In considering her students’ work, Mia describes the challenges in having young students convincing each other of their strategies and talking about proof, noting a “big leap” with one particular student in defending her thinking. Mia shares her own openness to students’ ways of solving, using the word stories they were working on and categorizing the stories by the kind of problem they are: put-together or take-apart.
Teacher Commentary
Teacher Commentary
This lesson is contextualized in the arc of the school year and to my students’ overall shift in “unraveling the mysteries” of mathematical thinking. I like connecting students with each other because while they can often see a mathematically correct response, they can’t always yet explain why it is correct.

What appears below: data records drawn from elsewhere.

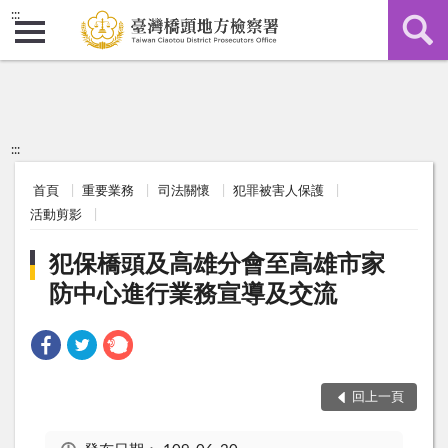
:::
:::
首頁
重要業務
司法關懷
犯罪被害人保護
活動剪影
犯保橋頭及高雄分會至高雄市家
防中心進行業務宣導及交流
回上一頁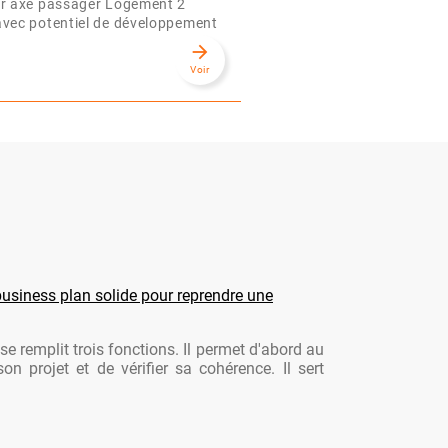
ur axe passager Logement 2
avec potentiel de développement
arrow_forward
Voir
usiness plan solide pour reprendre une
se remplit trois fonctions. Il permet d'abord au
son projet et de vérifier sa cohérence. Il sert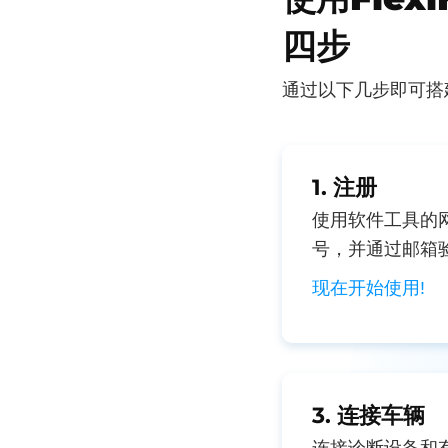
四步
通过以下几步即可搭建
1. 注册
使用软件工具的网站
号，并通过邮箱
现在开始使用!
3. 连接车辆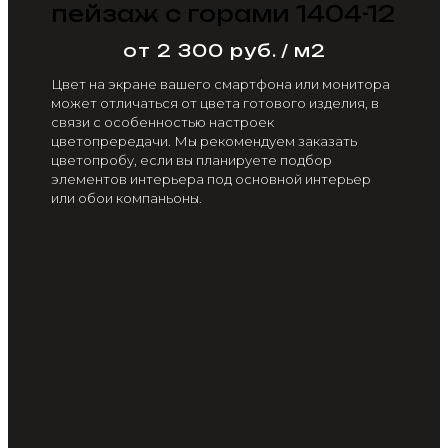
пейзаж с горами 1404-12
от 2 300 руб. / м2
Цвет на экране вашего смартфона или монитора
может отличаться от цвета готового изделия, в
связи с особенностью настроек
цветопрередачи. Мы рекомендуем заказать
цветопробу, если вы планируете подбор
элементов интерьера под основной интерьер
или обои компаньоны.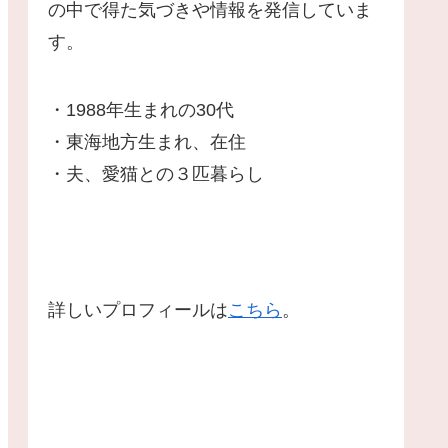
の中で得た気づきや情報を発信していま
す。
・1988年生まれの30代
・東海地方生まれ、在住
・夫、愛猫との３匹暮らし
詳しいプロフィールは
こちら
。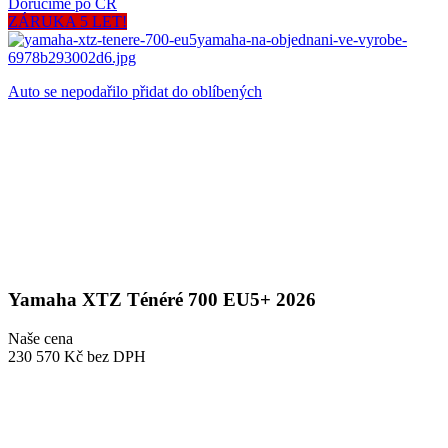
Doručíme po ČR
ZÁRUKA 5 LET!
Auto se nepodařilo přidat do oblíbených
Yamaha XTZ Ténéré 700 EU5+ 2026
Naše cena
230 570 Kč
bez DPH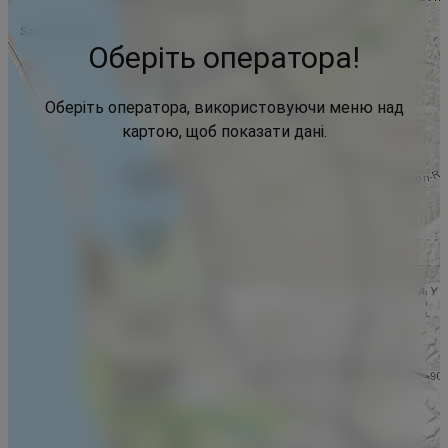
Оберіть оператора!
Оберіть оператора, використовуючи меню над
картою, щоб показати дані.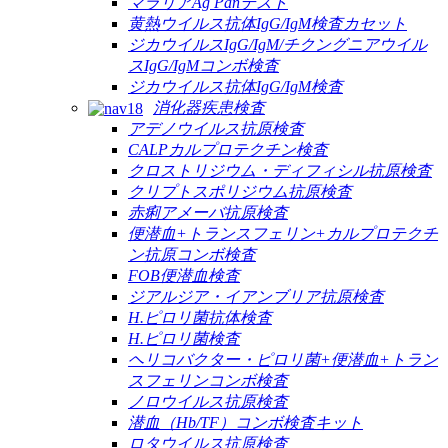
マラリアAg Panテスト
黄熱ウイルス抗体IgG/IgM検査カセット
ジカウイルスIgG/IgM/チクングニアウイル
スIgG/IgMコンボ検査
ジカウイルス抗体IgG/IgM検査
消化器疾患検査
アデノウイルス抗原検査
CALPカルプロテクチン検査
クロストリジウム・ディフィシル抗原検査
クリプトスポリジウム抗原検査
赤痢アメーバ抗原検査
便潜血+トランスフェリン+カルプロテクチ
ン抗原コンボ検査
FOB便潜血検査
ジアルジア・イアンブリア抗原検査
H.ピロリ菌抗体検査
H.ピロリ菌検査
ヘリコバクター・ピロリ菌+便潜血+トラン
スフェリンコンボ検査
ノロウイルス抗原検査
潜血（Hb/TF）コンボ検査キット
ロタウイルス抗原検査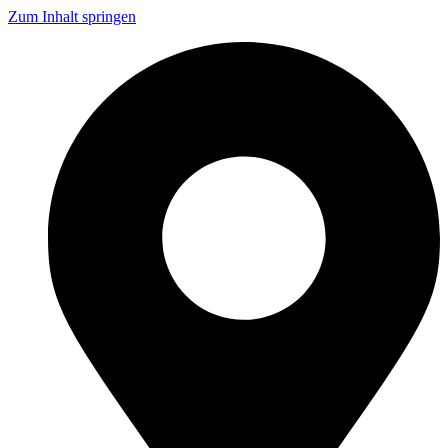
Zum Inhalt springen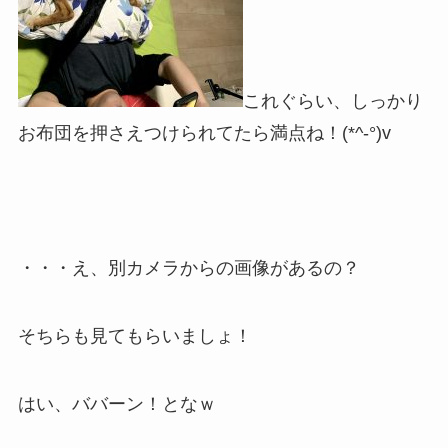
これぐらい、しっかり
お布団を押さえつけられてたら満点ね！(*^-°)v
・・・え、別カメラからの画像があるの？
そちらも見てもらいましょ！
はい、ババーン！となｗ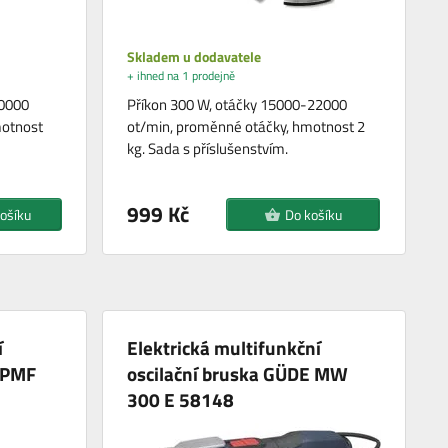
Skladem u dodavatele
+ ihned na 1 prodejně
20000
Příkon 300 W, otáčky 15000-22000
motnost
ot/min, proměnné otáčky, hmotnost 2
kg. Sada s příslušenstvím.
999 Kč
ošíku
Do košíku
í
Elektrická multifunkční
h PMF
oscilační bruska GÜDE MW
300 E 58148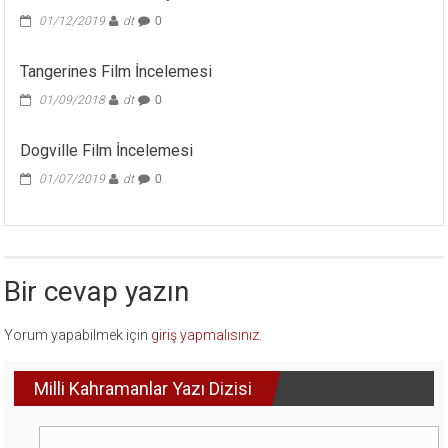
01/12/2019
dt
0
Tangerines Film İncelemesi
01/09/2018
dt
0
Dogville Film İncelemesi
01/07/2019
dt
0
Bir cevap yazın
Yorum yapabilmek için
giriş yapmalısınız
.
Milli Kahramanlar Yazı Dizisi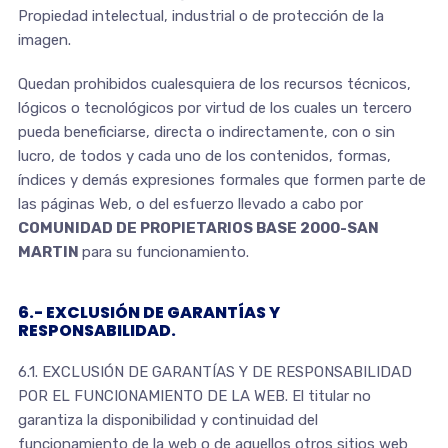
Propiedad intelectual, industrial o de protección de la
imagen.
Quedan prohibidos cualesquiera de los recursos técnicos,
lógicos o tecnológicos por virtud de los cuales un tercero
pueda beneficiarse, directa o indirectamente, con o sin
lucro, de todos y cada uno de los contenidos, formas,
índices y demás expresiones formales que formen parte de
las páginas Web, o del esfuerzo llevado a cabo por
COMUNIDAD DE PROPIETARIOS BASE 2000-SAN
MARTIN
para su funcionamiento.
6.- EXCLUSIÓN DE GARANTÍAS Y
RESPONSABILIDAD.
6.1. EXCLUSIÓN DE GARANTÍAS Y DE RESPONSABILIDAD
POR EL FUNCIONAMIENTO DE LA WEB. El titular no
garantiza la disponibilidad y continuidad del
funcionamiento de la web o de aquellos otros sitios web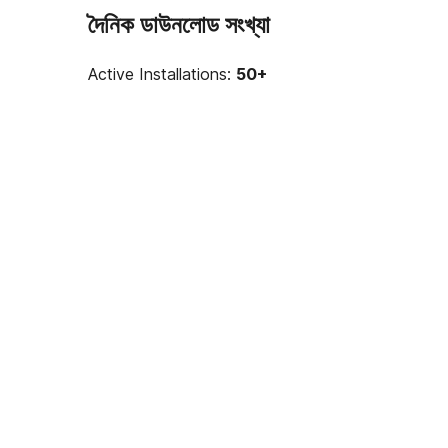
দৈনিক ডাউনলোড সংখ্যা
Active Installations:
50+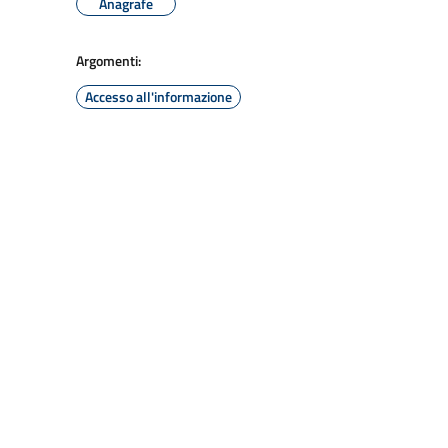
Anagrafe
Argomenti:
Accesso all'informazione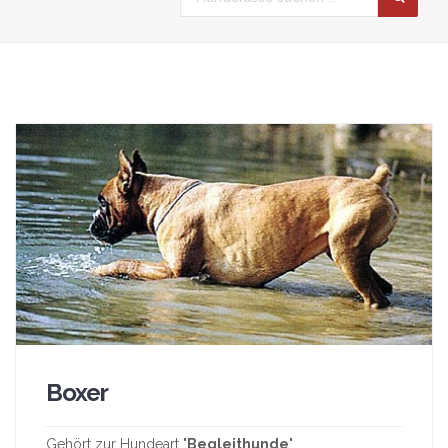
Boxer
Gehört zur Hundeart "
Begleithunde
"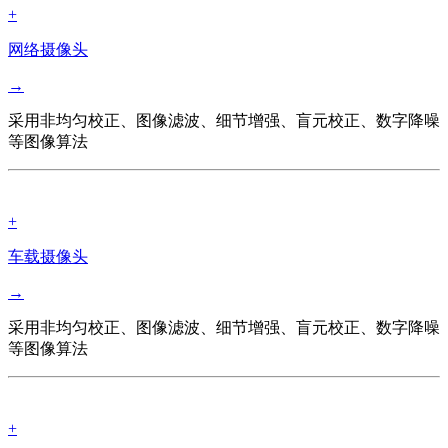
+
网络摄像头
→
采用非均匀校正、图像滤波、细节增强、盲元校正、数字降噪
等图像算法
+
车载摄像头
→
采用非均匀校正、图像滤波、细节增强、盲元校正、数字降噪
等图像算法
+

I’m really explicitly creating partnerships, or what I think of as academic “matchmaking,” based on three criteria:
1) students who have the same answer and the same strategy. This matchmaking has the lowest burden of “matching” in both language and mathematical thinking. It’s like “convince yourself,” because you already are in total agreement with this person; you’re just getting a chance to practice the precision of language (SMP 6: Attend to precision) to support what you did.
2) students who have the same answer but a different strategy. This match requires more precise language of comparing/contrasting/connecting ideas and strategies to understand why two different ways could come to the same answer. It’s like “convince a friend,” because this person is inclined to agree with you, you both obviously think something is the same here.
3) students who have different answers. This match requires the greatest level of argumentation and precision of language, because it’s really about trying to change somebody’s mind to your way of thinking. This is like “convince a skeptic.”
More than the correct answer, I’m interested in my students understanding why a particular strategy works and why another strategy wouldn’t.
I try not to stop them when they’re wrong, because I don’t stop them when they’re right. Every time I stop them, I’m signaling that I know something they don’t, and I don’t want my students to guess what I want them to say, as opposed to engaging in describing and defending their strategies. It’s more valuable for them to observe another student counting with precision in a different way, giving them a greater cognitive load to assess their own strategy or approach.